* TO-DO ITEM
Give the section of the material that opens with the line containing "# Ethereum FlightSurety" and closes with the line containing "- Oracles provide flight status information" as a Markdown table. Use the columns "No." and "Line", number the rows in order, and leave out blank lines.

(Source text of formatted documents)
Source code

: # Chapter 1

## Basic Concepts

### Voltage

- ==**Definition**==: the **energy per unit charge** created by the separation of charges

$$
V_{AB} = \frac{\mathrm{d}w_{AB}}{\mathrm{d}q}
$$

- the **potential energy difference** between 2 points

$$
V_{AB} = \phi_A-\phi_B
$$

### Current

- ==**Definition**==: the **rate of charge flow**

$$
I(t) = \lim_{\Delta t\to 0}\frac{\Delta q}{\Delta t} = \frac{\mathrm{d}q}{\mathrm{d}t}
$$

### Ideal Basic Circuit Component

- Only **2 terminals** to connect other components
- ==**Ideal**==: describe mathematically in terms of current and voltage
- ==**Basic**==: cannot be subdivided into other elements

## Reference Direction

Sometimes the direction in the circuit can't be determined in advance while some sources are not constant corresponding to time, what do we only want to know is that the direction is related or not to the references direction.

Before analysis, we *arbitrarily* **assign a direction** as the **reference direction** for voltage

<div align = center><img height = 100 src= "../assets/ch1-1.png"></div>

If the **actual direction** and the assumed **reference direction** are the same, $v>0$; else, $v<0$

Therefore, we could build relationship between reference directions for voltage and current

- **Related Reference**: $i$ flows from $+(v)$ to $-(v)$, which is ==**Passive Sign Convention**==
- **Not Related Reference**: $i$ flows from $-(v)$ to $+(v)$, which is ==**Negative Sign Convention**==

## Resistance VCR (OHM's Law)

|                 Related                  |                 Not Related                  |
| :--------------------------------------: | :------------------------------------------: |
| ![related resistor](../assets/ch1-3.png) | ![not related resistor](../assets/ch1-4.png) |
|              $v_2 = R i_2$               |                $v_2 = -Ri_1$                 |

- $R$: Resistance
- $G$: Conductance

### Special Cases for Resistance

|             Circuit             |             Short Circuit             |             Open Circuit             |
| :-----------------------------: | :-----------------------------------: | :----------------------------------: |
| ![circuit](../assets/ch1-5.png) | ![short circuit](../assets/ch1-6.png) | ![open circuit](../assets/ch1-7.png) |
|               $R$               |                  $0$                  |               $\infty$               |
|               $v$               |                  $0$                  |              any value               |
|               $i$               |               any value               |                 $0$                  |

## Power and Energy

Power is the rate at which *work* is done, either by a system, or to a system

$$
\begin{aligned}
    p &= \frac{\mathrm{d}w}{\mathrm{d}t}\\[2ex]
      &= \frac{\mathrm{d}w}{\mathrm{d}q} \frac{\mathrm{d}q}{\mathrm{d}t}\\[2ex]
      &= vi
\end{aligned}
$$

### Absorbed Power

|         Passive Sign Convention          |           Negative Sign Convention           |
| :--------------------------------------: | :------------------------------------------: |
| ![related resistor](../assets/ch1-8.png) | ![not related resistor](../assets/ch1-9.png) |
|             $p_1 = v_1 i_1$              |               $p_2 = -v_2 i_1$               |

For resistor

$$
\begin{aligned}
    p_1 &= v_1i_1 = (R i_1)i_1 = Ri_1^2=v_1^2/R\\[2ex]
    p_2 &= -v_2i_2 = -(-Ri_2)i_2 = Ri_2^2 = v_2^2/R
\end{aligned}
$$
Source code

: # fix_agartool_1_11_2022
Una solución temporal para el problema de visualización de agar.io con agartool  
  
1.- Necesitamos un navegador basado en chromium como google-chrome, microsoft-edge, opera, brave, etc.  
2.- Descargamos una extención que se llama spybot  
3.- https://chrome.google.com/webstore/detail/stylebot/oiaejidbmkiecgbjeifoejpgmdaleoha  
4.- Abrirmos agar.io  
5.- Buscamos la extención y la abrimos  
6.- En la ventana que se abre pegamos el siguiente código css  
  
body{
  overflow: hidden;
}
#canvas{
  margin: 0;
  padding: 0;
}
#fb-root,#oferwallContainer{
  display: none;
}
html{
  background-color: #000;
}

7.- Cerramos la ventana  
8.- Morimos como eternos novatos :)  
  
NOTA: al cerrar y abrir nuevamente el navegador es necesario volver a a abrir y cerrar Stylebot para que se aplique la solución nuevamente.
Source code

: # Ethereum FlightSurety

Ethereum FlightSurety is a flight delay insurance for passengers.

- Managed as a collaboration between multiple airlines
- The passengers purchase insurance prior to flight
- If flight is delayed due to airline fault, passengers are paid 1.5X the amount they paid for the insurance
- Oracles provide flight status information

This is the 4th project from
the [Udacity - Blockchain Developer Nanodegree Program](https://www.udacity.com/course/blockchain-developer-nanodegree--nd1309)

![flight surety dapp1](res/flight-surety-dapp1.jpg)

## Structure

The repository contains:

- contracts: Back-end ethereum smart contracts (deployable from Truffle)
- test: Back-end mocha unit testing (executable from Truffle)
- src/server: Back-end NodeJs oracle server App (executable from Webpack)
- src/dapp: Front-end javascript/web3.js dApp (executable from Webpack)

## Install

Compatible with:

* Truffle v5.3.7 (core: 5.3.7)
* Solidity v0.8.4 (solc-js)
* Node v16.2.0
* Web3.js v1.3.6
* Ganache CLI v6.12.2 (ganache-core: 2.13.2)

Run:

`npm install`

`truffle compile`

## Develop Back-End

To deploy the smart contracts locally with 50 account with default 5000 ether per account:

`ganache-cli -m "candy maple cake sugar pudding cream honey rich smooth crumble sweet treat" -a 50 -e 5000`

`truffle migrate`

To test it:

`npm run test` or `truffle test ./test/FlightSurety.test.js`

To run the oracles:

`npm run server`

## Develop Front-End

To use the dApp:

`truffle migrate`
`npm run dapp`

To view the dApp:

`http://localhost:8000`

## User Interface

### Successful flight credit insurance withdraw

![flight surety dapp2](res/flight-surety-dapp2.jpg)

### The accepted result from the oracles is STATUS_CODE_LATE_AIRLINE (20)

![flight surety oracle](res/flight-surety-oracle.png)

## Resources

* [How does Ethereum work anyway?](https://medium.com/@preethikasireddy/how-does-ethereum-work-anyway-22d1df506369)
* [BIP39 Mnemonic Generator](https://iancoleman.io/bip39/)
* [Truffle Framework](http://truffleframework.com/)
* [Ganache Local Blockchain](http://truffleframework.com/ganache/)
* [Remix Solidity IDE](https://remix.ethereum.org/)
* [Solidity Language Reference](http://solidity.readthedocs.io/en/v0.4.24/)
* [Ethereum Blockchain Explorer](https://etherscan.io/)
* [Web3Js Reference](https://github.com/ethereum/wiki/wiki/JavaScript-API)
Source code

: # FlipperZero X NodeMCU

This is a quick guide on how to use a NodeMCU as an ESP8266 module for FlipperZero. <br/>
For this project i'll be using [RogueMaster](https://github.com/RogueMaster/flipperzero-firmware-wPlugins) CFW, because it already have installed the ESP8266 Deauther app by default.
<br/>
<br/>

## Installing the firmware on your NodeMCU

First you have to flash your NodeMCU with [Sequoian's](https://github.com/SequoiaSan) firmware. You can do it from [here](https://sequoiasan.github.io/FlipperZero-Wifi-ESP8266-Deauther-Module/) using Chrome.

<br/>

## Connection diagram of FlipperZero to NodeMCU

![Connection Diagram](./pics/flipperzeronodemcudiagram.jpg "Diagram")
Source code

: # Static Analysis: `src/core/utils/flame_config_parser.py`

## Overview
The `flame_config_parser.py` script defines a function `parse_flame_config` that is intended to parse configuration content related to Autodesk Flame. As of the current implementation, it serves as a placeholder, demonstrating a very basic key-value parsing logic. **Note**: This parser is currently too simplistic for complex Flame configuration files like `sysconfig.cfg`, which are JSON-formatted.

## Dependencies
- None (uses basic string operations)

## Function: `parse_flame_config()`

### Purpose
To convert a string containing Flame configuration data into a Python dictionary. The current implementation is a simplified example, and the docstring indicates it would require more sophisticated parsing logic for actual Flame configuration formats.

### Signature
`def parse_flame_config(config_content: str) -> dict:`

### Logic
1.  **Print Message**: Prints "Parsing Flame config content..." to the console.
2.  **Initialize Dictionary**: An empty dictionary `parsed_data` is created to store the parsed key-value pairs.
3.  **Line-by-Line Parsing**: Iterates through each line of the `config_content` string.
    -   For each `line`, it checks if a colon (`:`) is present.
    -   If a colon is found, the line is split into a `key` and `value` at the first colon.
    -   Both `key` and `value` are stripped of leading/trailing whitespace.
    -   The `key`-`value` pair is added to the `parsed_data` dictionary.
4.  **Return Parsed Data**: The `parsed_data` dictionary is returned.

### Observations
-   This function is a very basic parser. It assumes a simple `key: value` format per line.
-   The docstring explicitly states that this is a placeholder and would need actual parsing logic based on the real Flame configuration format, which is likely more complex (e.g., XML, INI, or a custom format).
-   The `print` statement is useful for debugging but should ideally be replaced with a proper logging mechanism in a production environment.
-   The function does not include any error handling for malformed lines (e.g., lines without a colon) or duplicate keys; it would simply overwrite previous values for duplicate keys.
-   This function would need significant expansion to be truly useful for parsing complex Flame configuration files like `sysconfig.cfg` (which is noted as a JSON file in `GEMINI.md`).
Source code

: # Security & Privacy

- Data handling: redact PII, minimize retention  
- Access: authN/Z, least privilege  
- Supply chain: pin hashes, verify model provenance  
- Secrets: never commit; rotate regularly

* FINISHED TASK
| No. | Line |
|---|---|
| 1 | : # Ethereum FlightSurety |
| 2 | Ethereum FlightSurety is a flight delay insurance for passengers. |
| 3 | - Managed as a collaboration between multiple airlines |
| 4 | - The passengers purchase insurance prior to flight |
| 5 | - If flight is delayed due to airline fault, passengers are paid 1.5X the amount they paid for the insurance |
| 6 | - Oracles provide flight status information |